• 5530
    sneijder konusunda temkinli olmasında fayda var. sneijder'in açıklamasından olayın çözüldüğü anlamını çıkarmadım ben maalesef.

    gelecek sezon için antremana florya'da başla demişler sneijder de bunu açıklamış. 2 gün önce yönetim, basın 4 yandan kuduz gibi sneijder'e saldırırken bir günde bu kıvama gelmez gibi geliyor bana. sen antremanlara başla durumu sonra değerlendiririz gibi bir anlam çıkardım ben, bilmiyorum.

    kısaca, bu daha başlangıç mücadeleye devam. gelecek sezon için 10 numarayı sneijder'e teslim edene kadar baskı kurmamız gerekiyor.
  • 5531
    dursun özbek ve onu seçen, ibra eden bir genel kurul tarafından sabrı sınanmakta olan kitle. yazık bize yemin ediyorum. bu çapsızlar yüzünden galatasarayı tutmak elinde ateş tutmak gibi birşey oldu. allah'ım bizim de yüzümüzü güldür artık. kurtulalım bu kamburlardan ve galatasaray ile gerçek sahipleri arasındaki tüm setler kalksın.
  • 5533
    ülkede 30 milyona yakın varlar. 1 milyonu futbolla çok ilgili desek (ki daha fazlası ilgilidir) yine birçok avrupa ülkesinin toplam nüfusundan fazla adam galatasaray'ı takip ediyor demektir.

    iki gün önce yapılan geri zekalılığın sonucunda taraftarın bir kısmının belhanda'yı suçlayacağı, 1 milyon insandan bazısının ise hoş olmayan mesajlar atacağı, küfredeceği falan gayet ön görülebilirdi. böyle bir saçmalık yaşanmaması için gereken belhanda'nın sneijder durumuyla ilgili doğru bilgilendirilmesi ve şu aşamada 10 numarayla ilgili bir beklenti içine sokulmamasıydı. hele hele maçta 10 numarayı vermek gibi bir aptallık asla yapılmamalıydı.

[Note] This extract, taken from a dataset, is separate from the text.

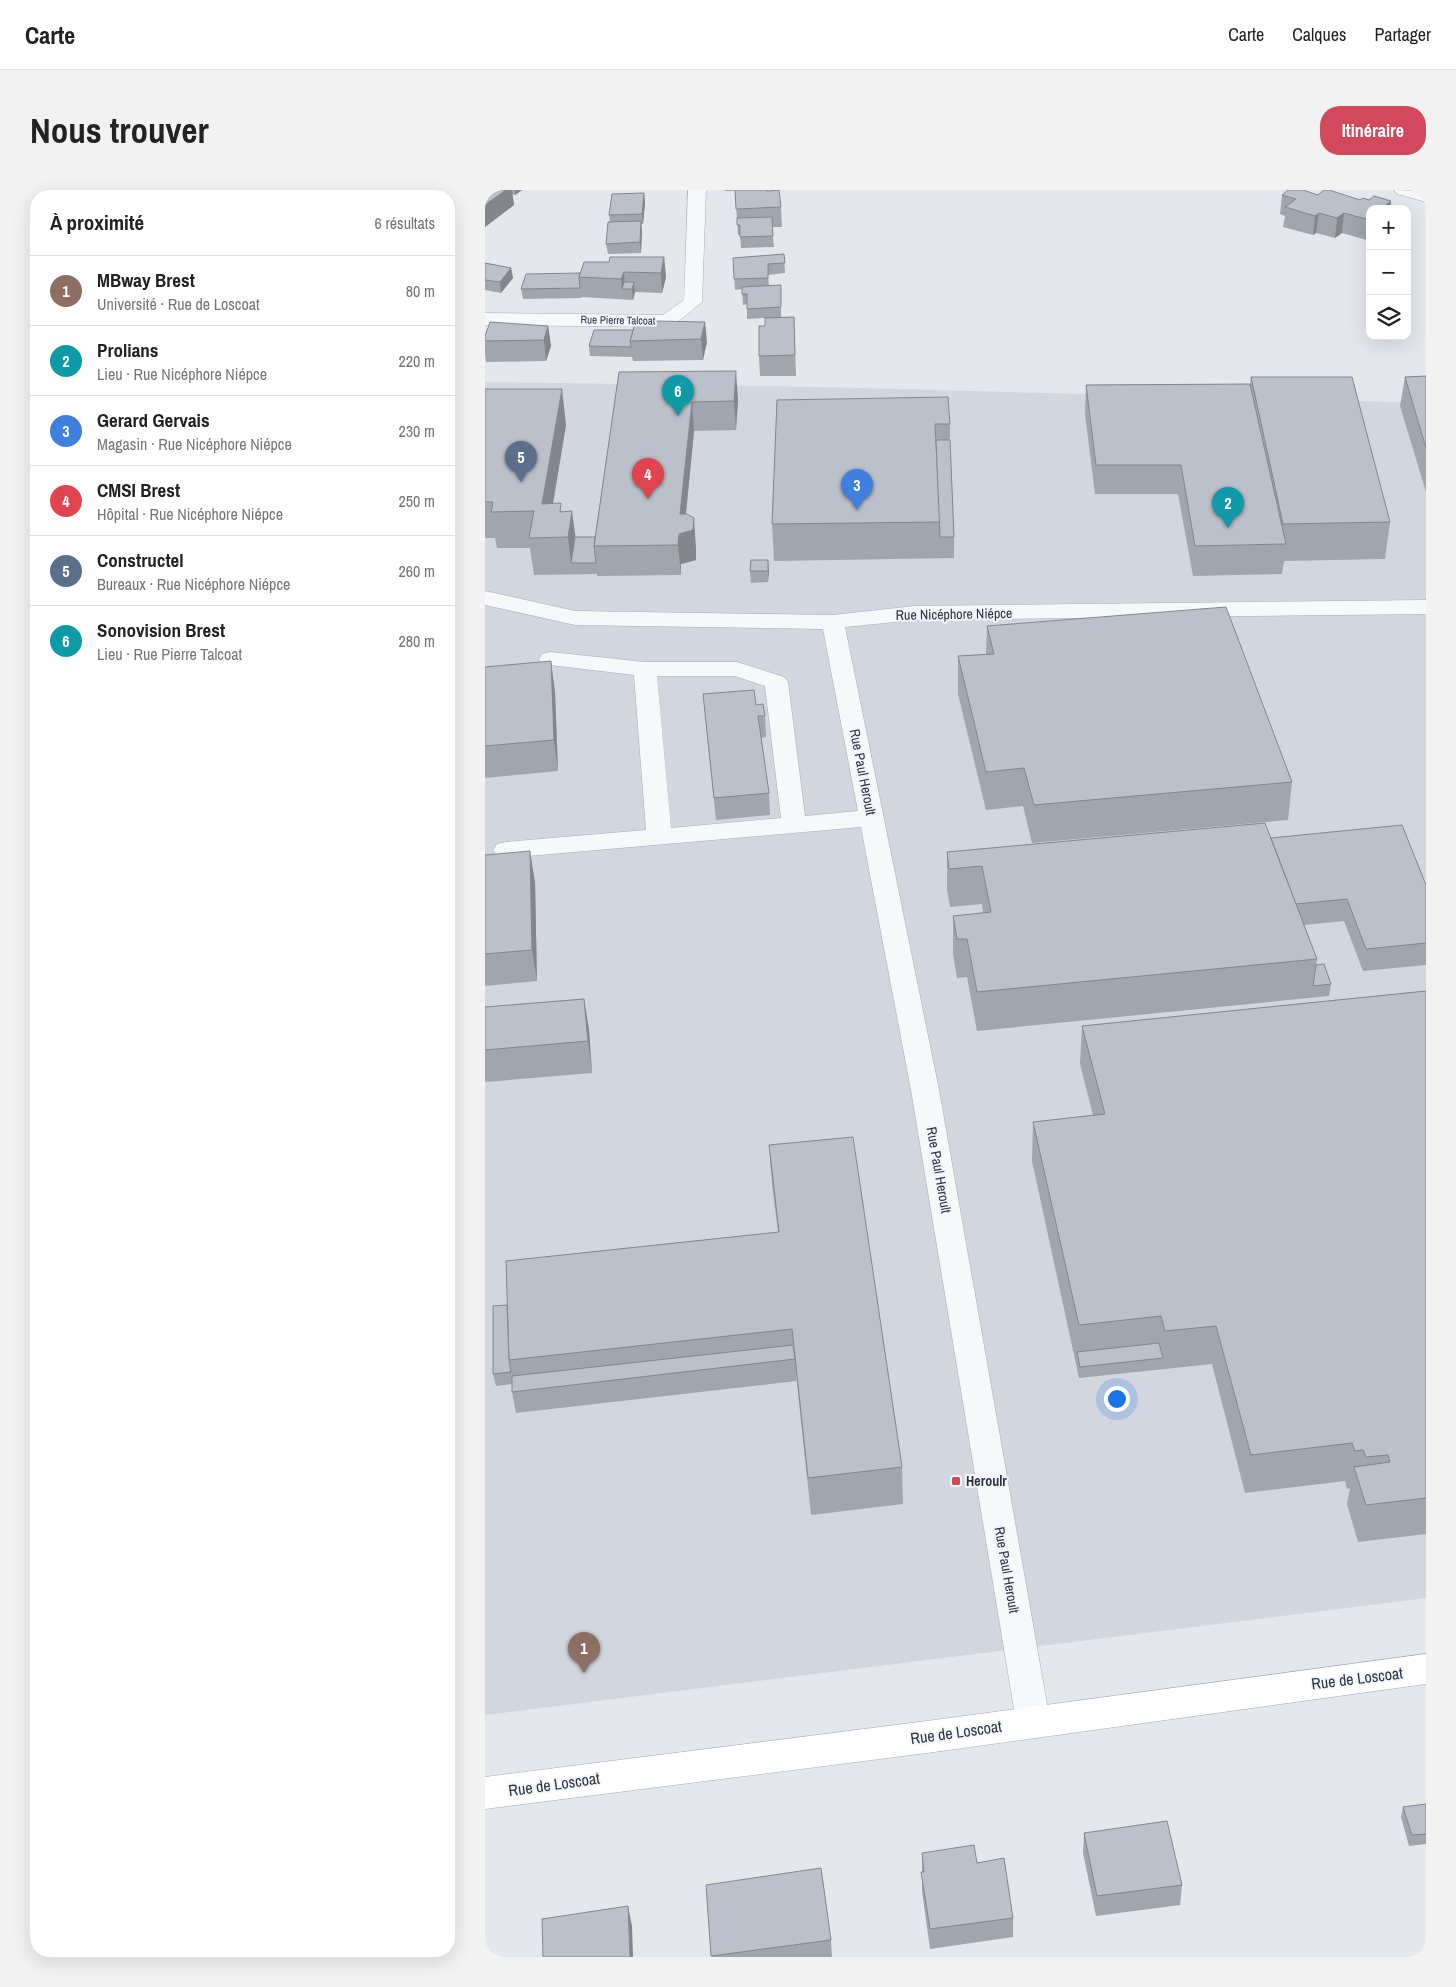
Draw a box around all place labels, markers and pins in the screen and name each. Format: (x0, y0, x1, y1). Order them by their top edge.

    aptal aptal hamleler yapıp çıkan krizden dolayı en az 1 milyonluk aktif taraftar kitlesini suçlamak ahmaklık. taraftar, içinde her türlü tipi barındıran heterojen bir kitle. bu insanların herhangi bir davranışında kitle psikolojisinin işleyeceği bariz. burada akıllı olması gereken güya oraya profesyonel olduğu için seçilen yönetim. attığınız her twitter postunun altında sneijder protestosu varken belhanda'nın vole çekerken fotoğrafını paylaşmak bildiğin gerginliğe davetiye çıkarmak. 10 numara hadisesi zaten kriz davetiyesi.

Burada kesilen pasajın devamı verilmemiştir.